--- START ---

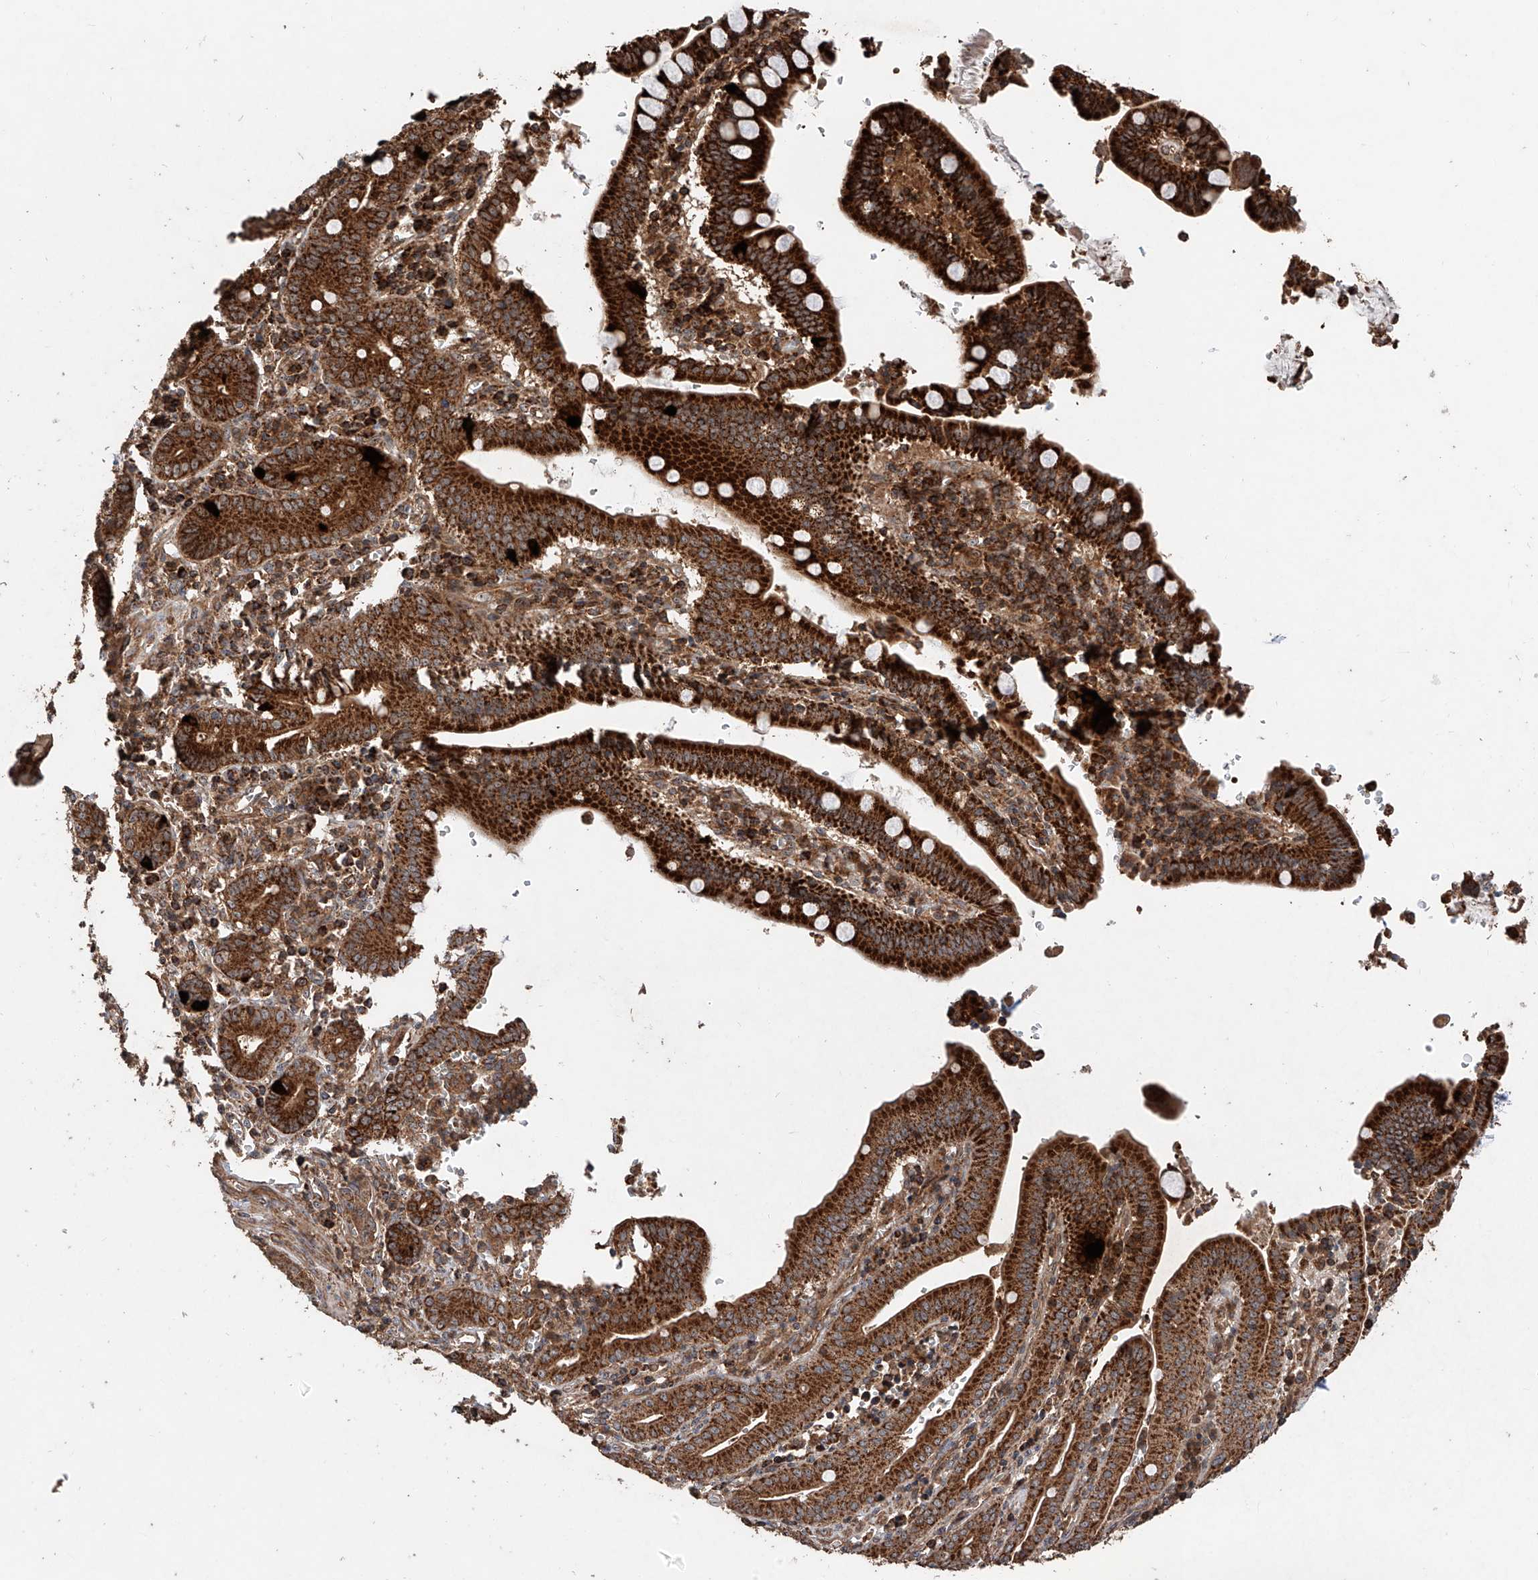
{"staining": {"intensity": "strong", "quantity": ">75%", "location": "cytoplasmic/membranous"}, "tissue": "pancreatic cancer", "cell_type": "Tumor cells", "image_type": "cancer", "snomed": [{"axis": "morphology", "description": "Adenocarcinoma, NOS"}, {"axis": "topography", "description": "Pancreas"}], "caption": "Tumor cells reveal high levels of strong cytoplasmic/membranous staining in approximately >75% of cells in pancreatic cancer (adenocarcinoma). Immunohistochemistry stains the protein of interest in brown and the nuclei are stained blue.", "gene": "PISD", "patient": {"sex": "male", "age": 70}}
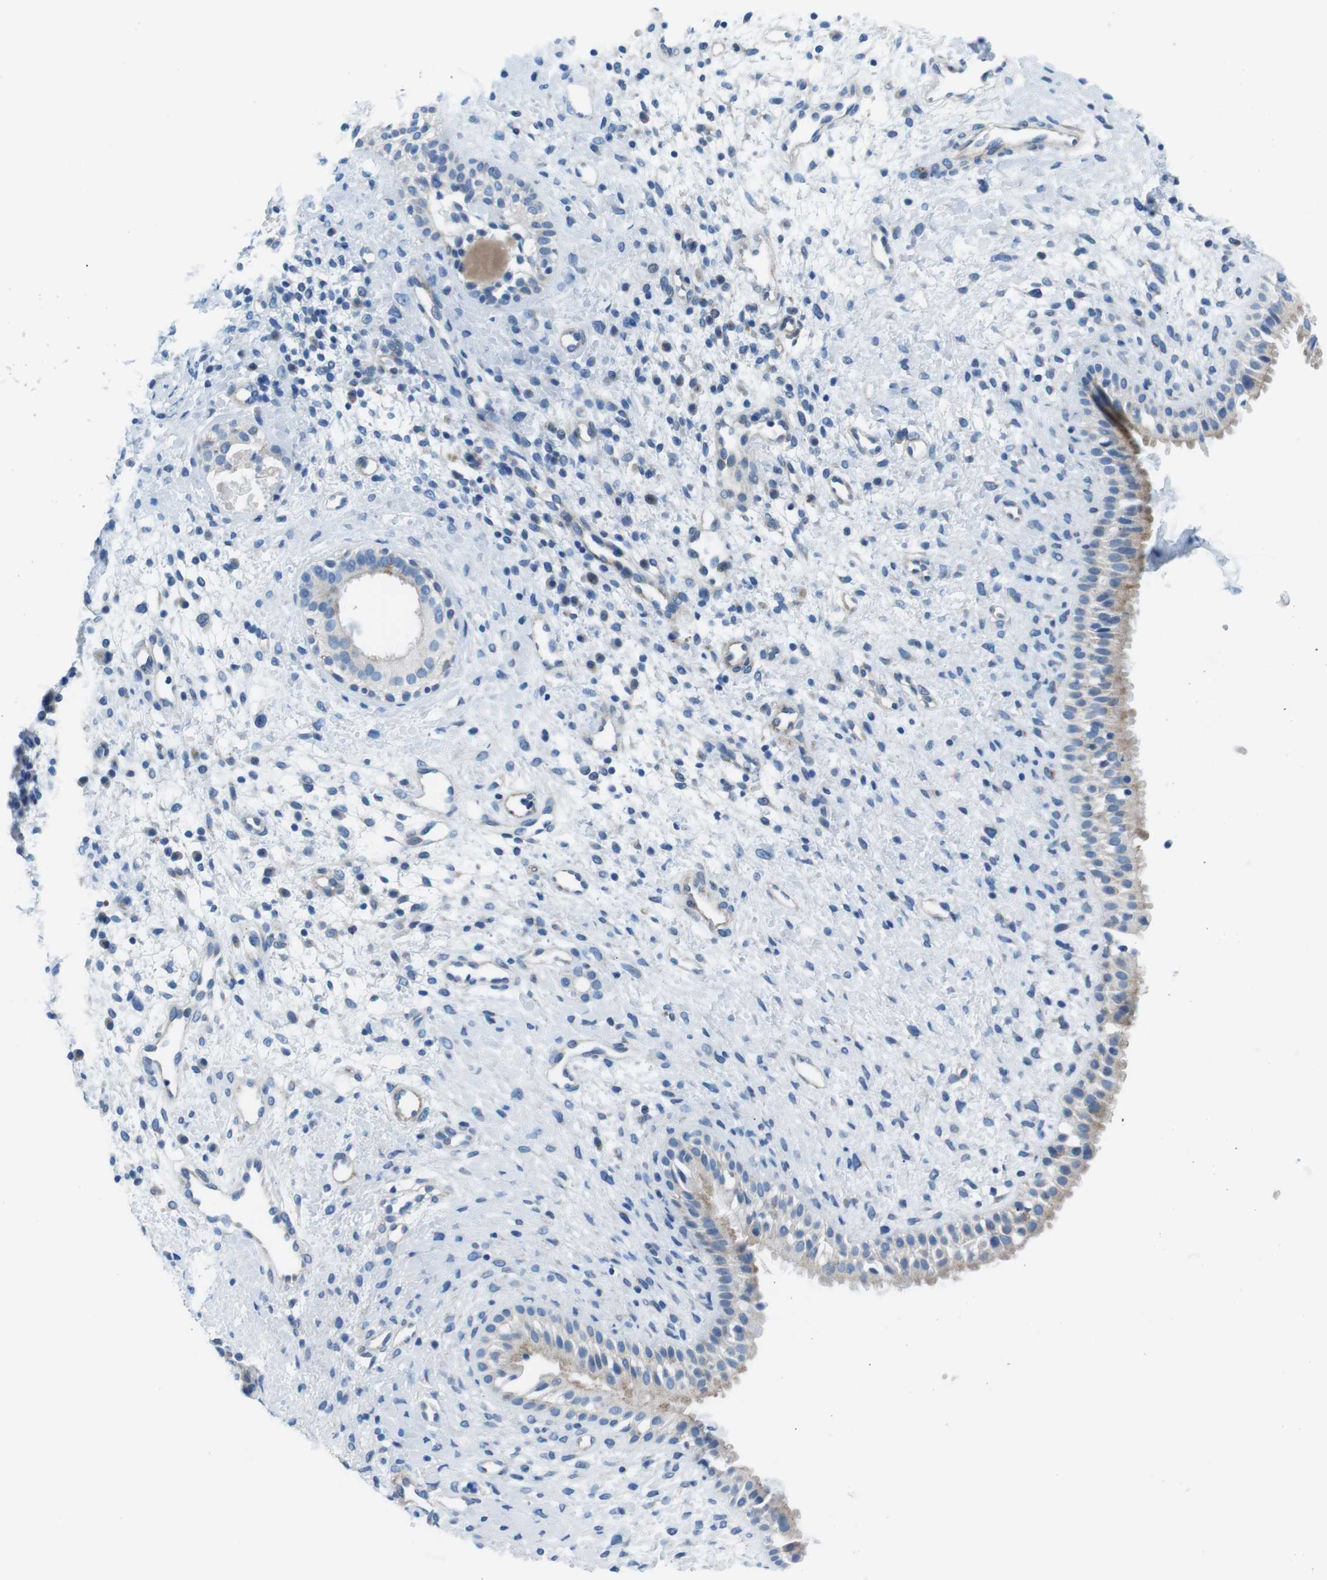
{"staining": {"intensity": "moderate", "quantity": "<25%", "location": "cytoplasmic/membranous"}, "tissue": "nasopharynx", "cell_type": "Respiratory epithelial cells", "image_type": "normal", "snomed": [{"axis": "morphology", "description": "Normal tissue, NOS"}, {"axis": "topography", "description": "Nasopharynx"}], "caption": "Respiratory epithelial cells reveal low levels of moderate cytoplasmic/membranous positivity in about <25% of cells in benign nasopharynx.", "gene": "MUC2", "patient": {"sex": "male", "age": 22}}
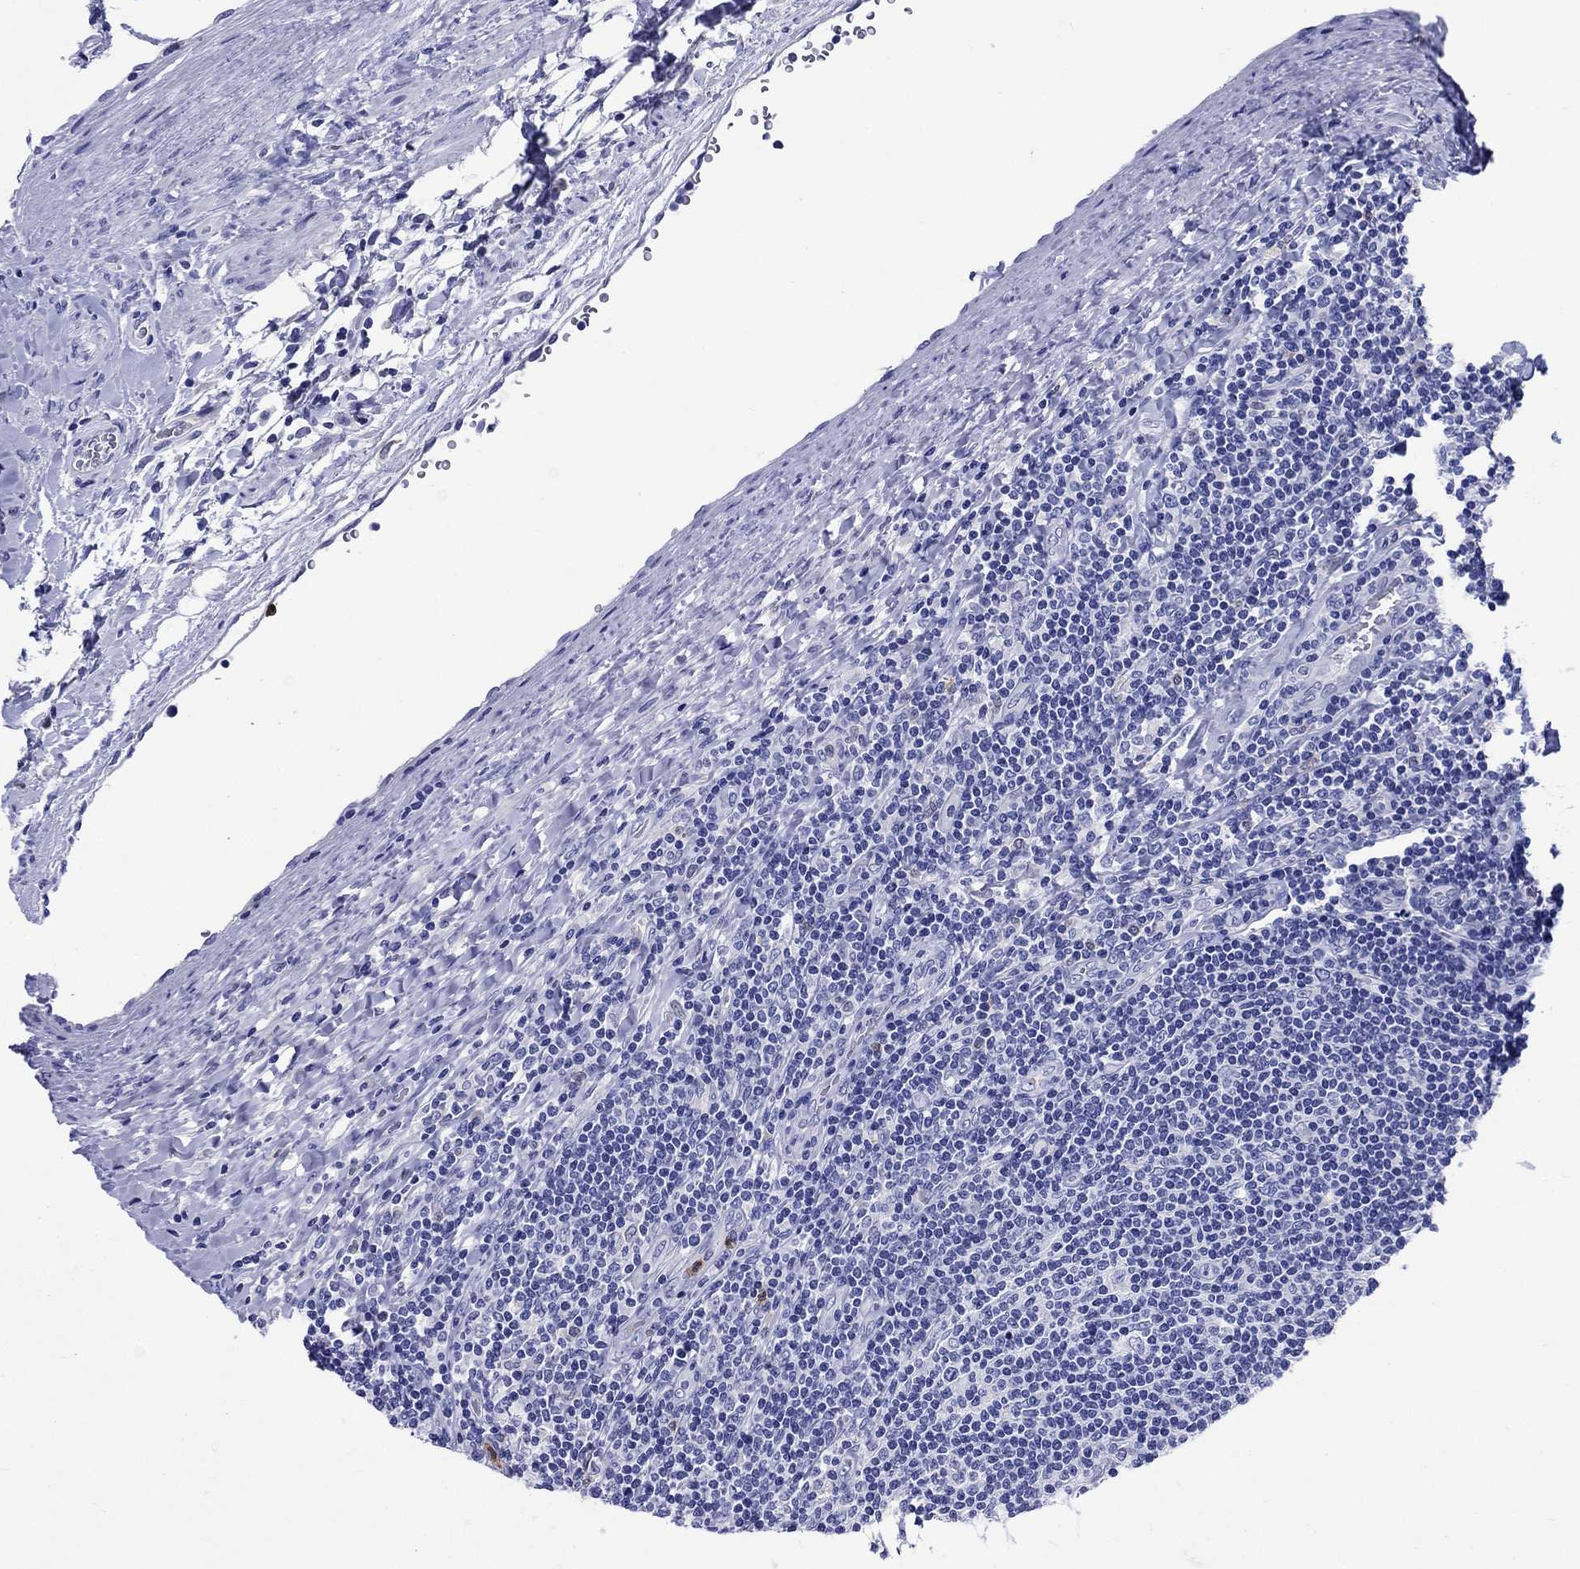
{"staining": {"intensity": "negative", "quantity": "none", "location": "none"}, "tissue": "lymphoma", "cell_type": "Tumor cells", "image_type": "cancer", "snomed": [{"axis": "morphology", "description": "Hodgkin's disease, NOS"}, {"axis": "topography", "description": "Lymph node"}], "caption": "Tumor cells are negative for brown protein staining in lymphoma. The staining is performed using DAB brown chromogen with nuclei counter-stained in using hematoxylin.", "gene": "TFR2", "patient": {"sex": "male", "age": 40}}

--- END ---

◆ DESCRIPTION OF THE TASK ◆
The result should be every line of the data, reproduced exactly, with the images removed.

◆ PROBLEM SOLUTION ◆
{"staining": {"intensity": "strong", "quantity": ">75%", "location": "cytoplasmic/membranous"}, "tissue": "pancreatic cancer", "cell_type": "Tumor cells", "image_type": "cancer", "snomed": [{"axis": "morphology", "description": "Adenocarcinoma, NOS"}, {"axis": "topography", "description": "Pancreas"}], "caption": "Tumor cells reveal high levels of strong cytoplasmic/membranous staining in approximately >75% of cells in pancreatic cancer (adenocarcinoma). Immunohistochemistry stains the protein of interest in brown and the nuclei are stained blue.", "gene": "PISD", "patient": {"sex": "male", "age": 70}}
{"staining": {"intensity": "moderate", "quantity": "<25%", "location": "cytoplasmic/membranous"}, "tissue": "nasopharynx", "cell_type": "Respiratory epithelial cells", "image_type": "normal", "snomed": [{"axis": "morphology", "description": "Normal tissue, NOS"}, {"axis": "topography", "description": "Nasopharynx"}], "caption": "Respiratory epithelial cells reveal low levels of moderate cytoplasmic/membranous positivity in about <25% of cells in benign nasopharynx.", "gene": "MUC2", "patient": {"sex": "male", "age": 22}}
{"staining": {"intensity": "negative", "quantity": "none", "location": "none"}, "tissue": "lymphoma", "cell_type": "Tumor cells", "image_type": "cancer", "snomed": [{"axis": "morphology", "description": "Hodgkin's disease, NOS"}, {"axis": "topography", "description": "Lymph node"}], "caption": "Tumor cells are negative for brown protein staining in lymphoma. The staining is performed using DAB brown chromogen with nuclei counter-stained in using hematoxylin.", "gene": "TFR2", "patient": {"sex": "male", "age": 40}}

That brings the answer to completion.